[Estratto dati]
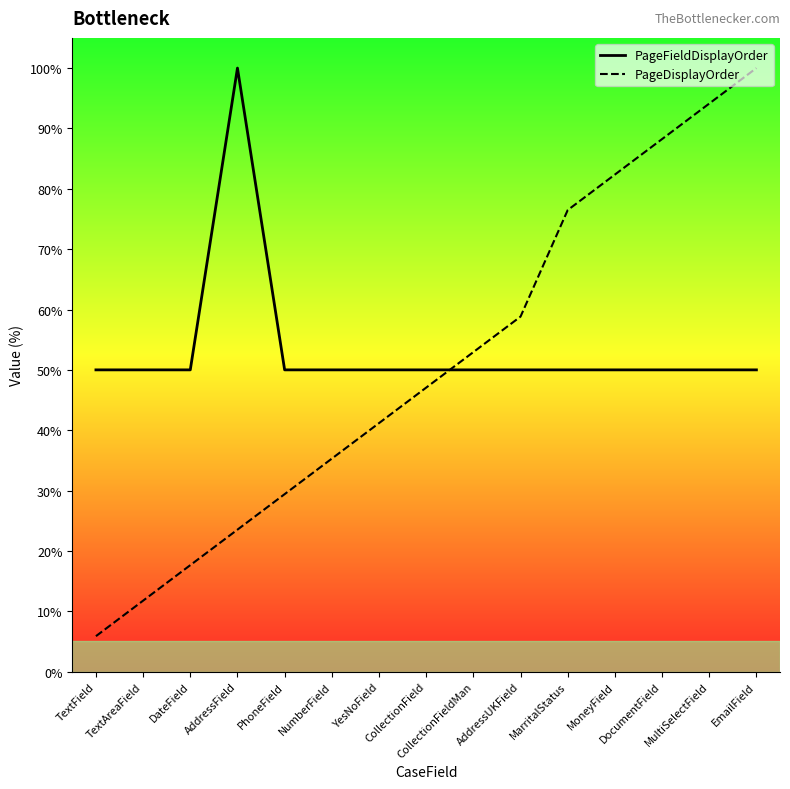

List the series in order of their peak value, lowest first.

PageFieldDisplayOrder, PageDisplayOrder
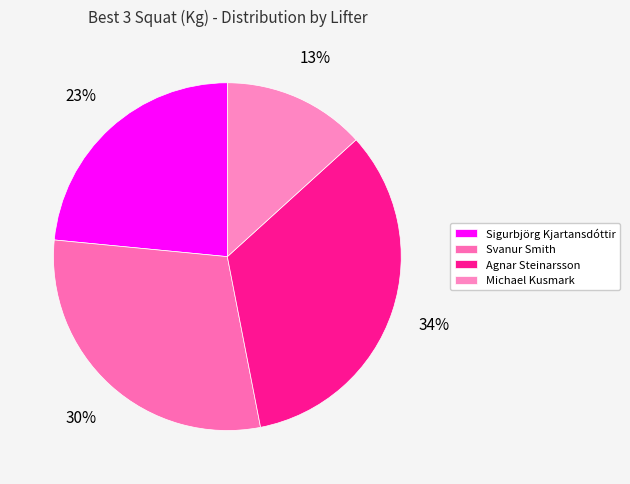

Does any single category account for the majority?

No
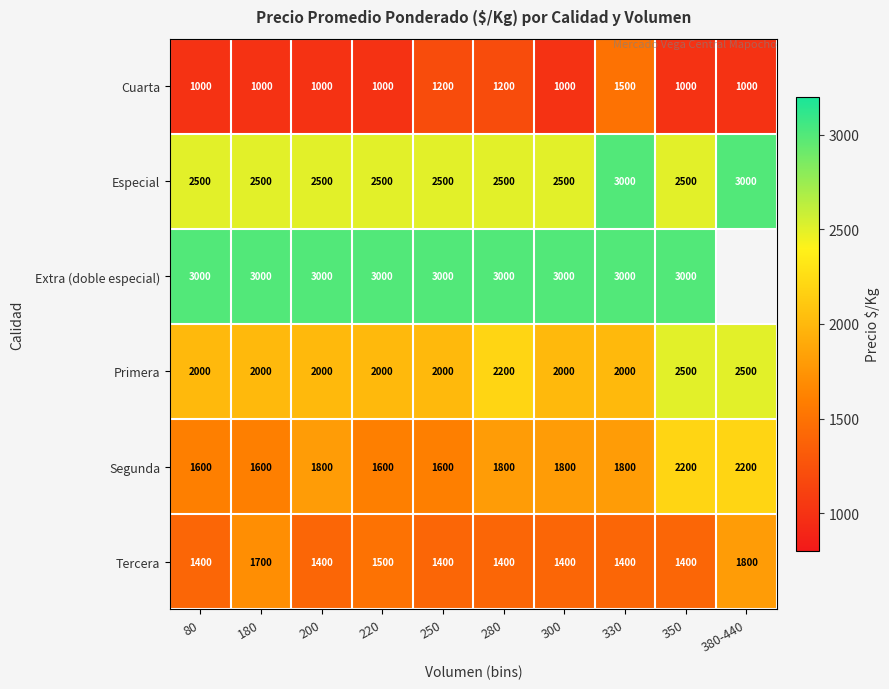

Which series changed the most between 180 and 280?

Tercera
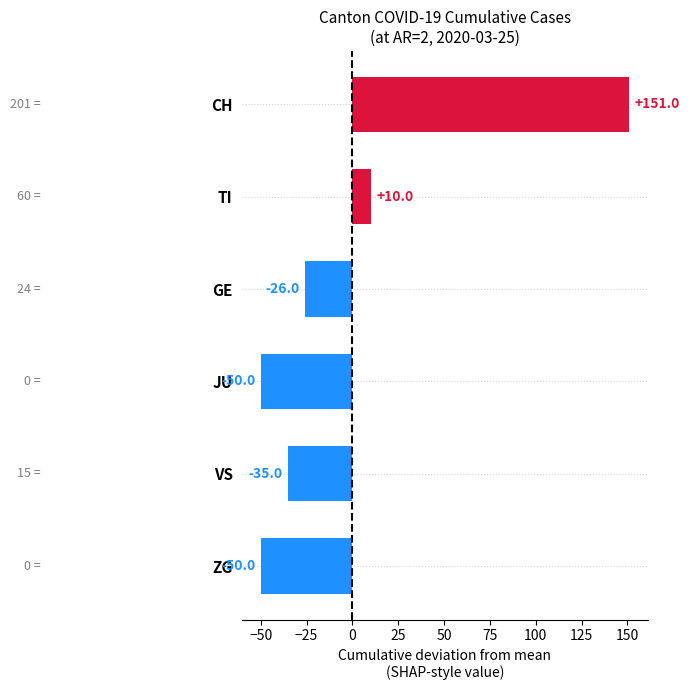

What is the label of the 6th bar from the top?

ZG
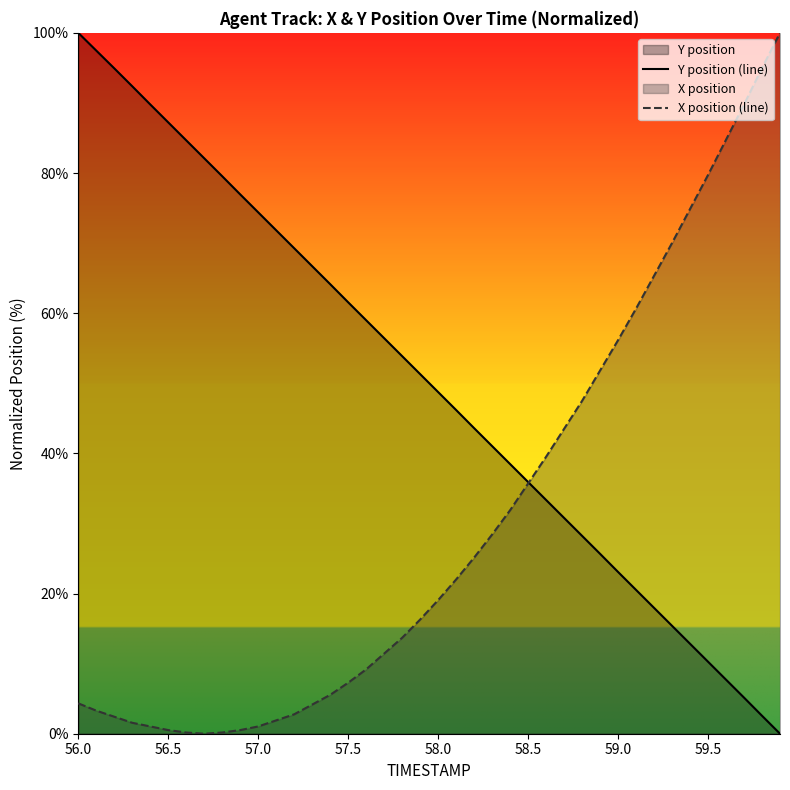

List the series in order of their peak value, lowest first.

Y position (line), X position (line)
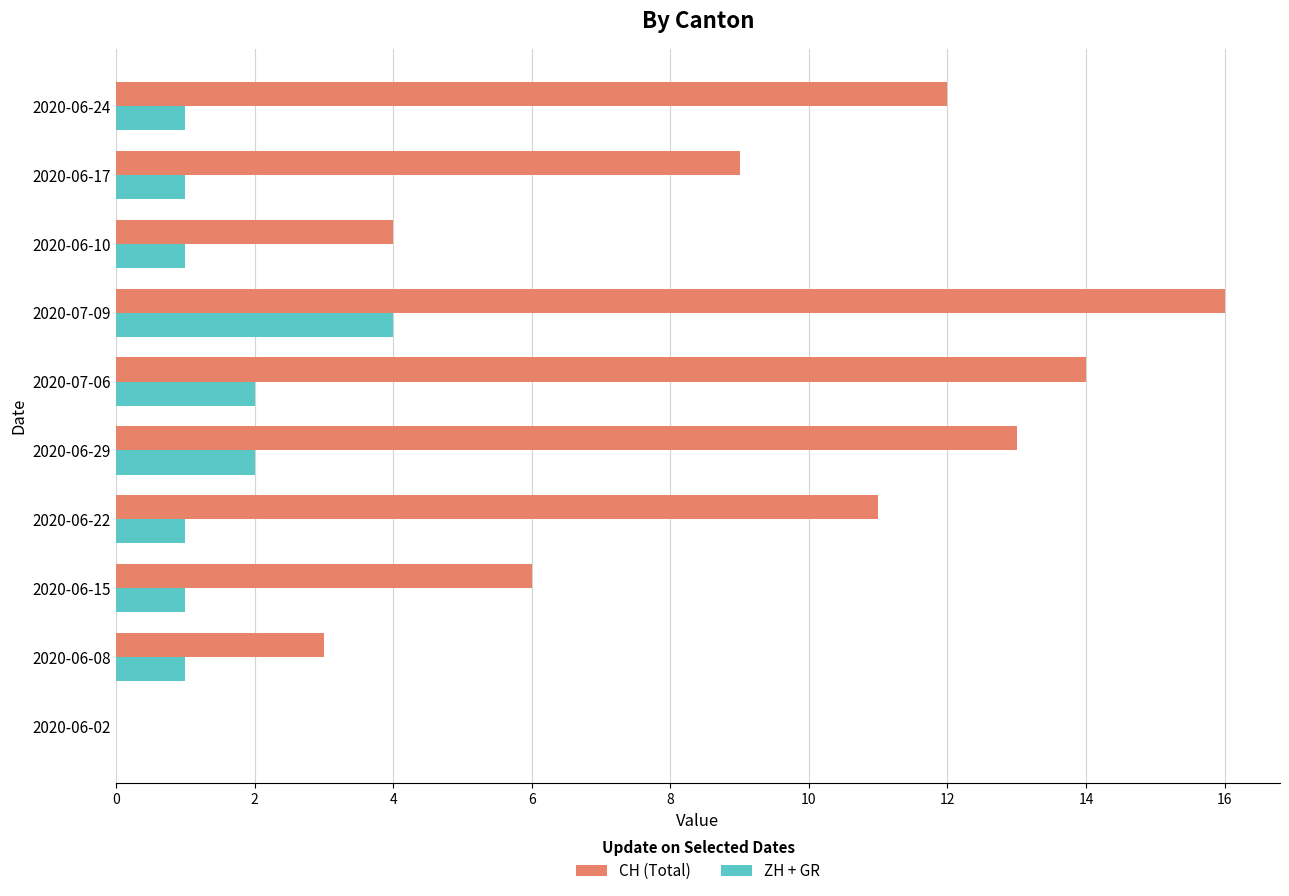

Between 2020-06-02 and 2020-06-10, which series saw the biggest shift?

CH (Total)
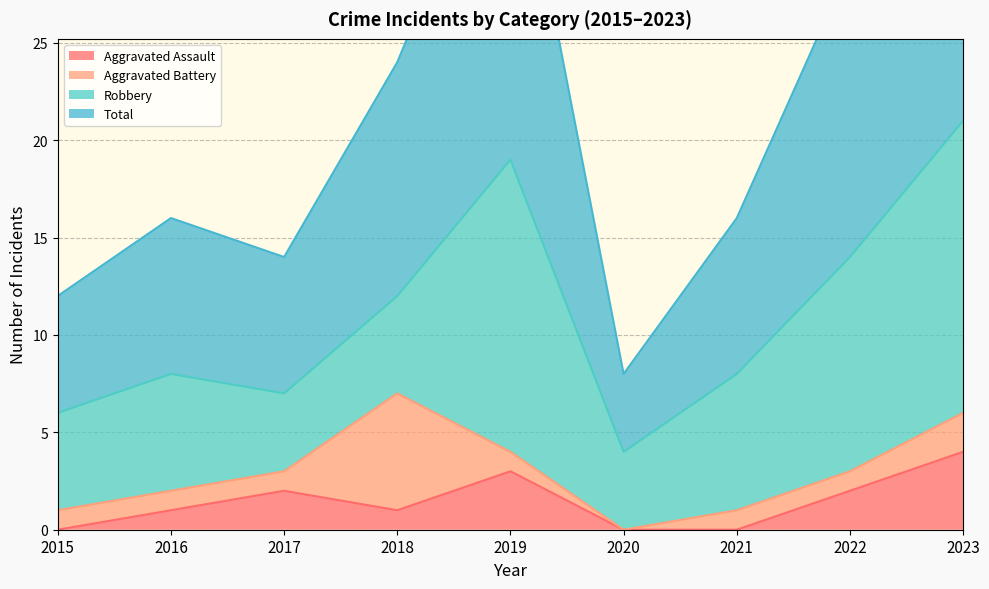

At which category does Total reach its first local peak?

2016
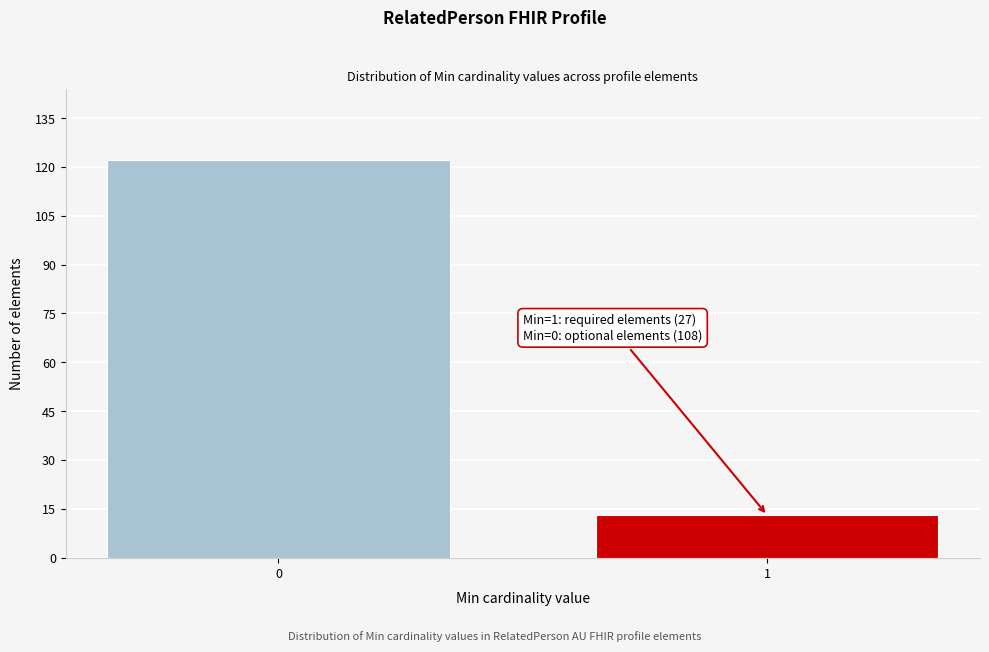

Reading right to left, transcribe all the data shown in this chart.

13	122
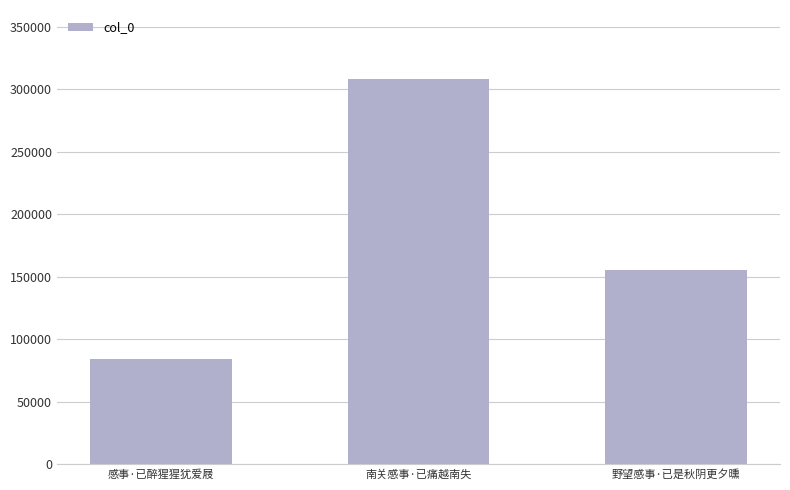

What is the maximum value shown in the chart?

308063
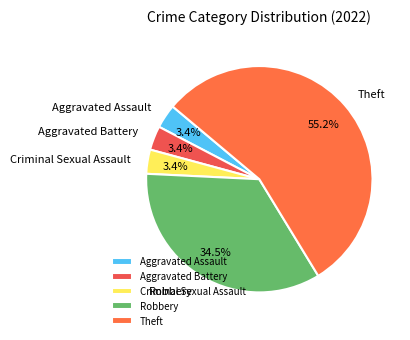

What is the largest slice in the pie chart?

Theft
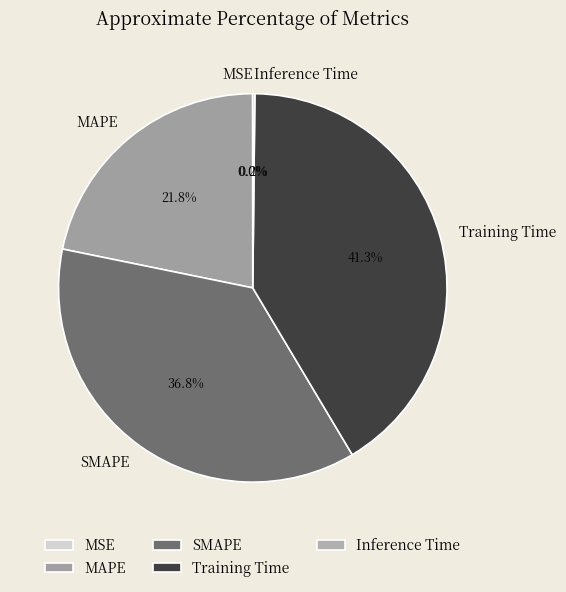

What percentage do MAPE and SMAPE together represent?

58.5%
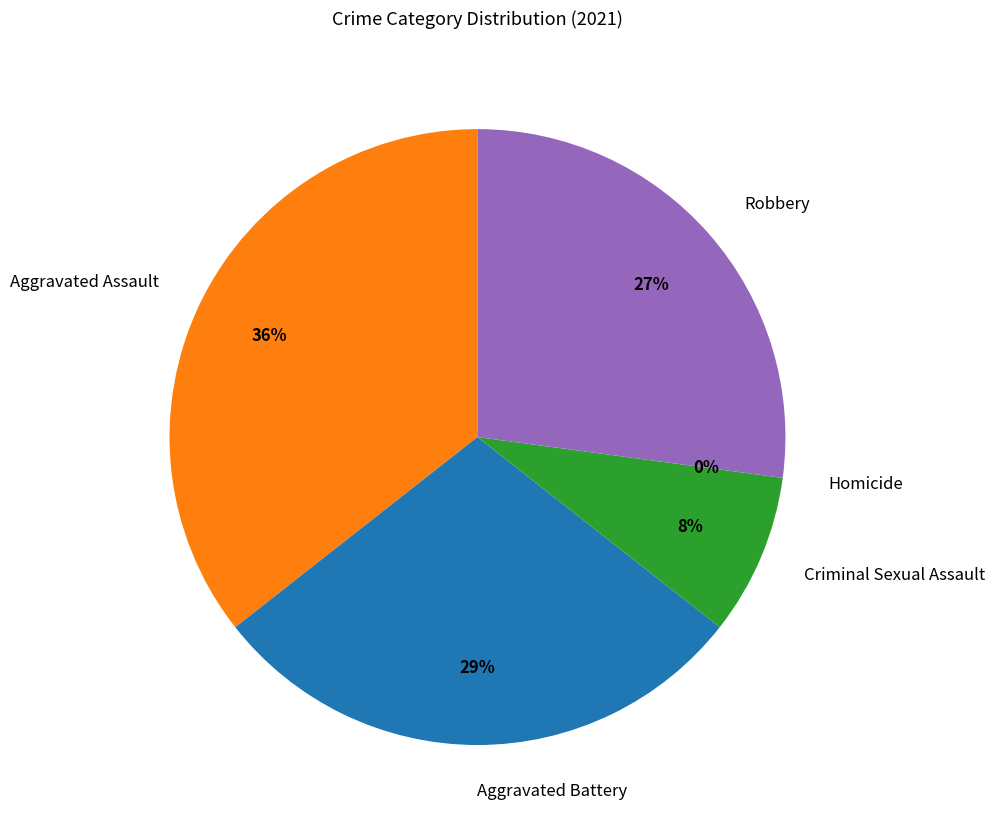

Does Homicide represent more than half of the total?

No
[/Estratto dati]
Come procedere>
Puoi convertire tutte le righe qui sopra in un elenco numerato, saltando quelle vuote e togliendo le righe che indicano le immagini?

Spazio risposta>
1. List the series in order of their peak value, lowest first.
2. PageFieldDisplayOrder, PageDisplayOrder
3. Does any single category account for the majority?
4. No
5. Which series changed the most between 180 and 280?
6. Tercera
7. What is the label of the 6th bar from the top?
8. ZG
9. List the series in order of their peak value, lowest first.
10. Y position (line), X position (line)
11. Between 2020-06-02 and 2020-06-10, which series saw the biggest shift?
12. CH (Total)
13. At which category does Total reach its first local peak?
14. 2016
15. Reading right to left, transcribe all the data shown in this chart.
16. 13	122
17. What is the maximum value shown in the chart?
18. 308063
19. What is the largest slice in the pie chart?
20. Theft
21. What percentage do MAPE and SMAPE together represent?
22. 58.5%
23. Does Homicide represent more than half of the total?
24. No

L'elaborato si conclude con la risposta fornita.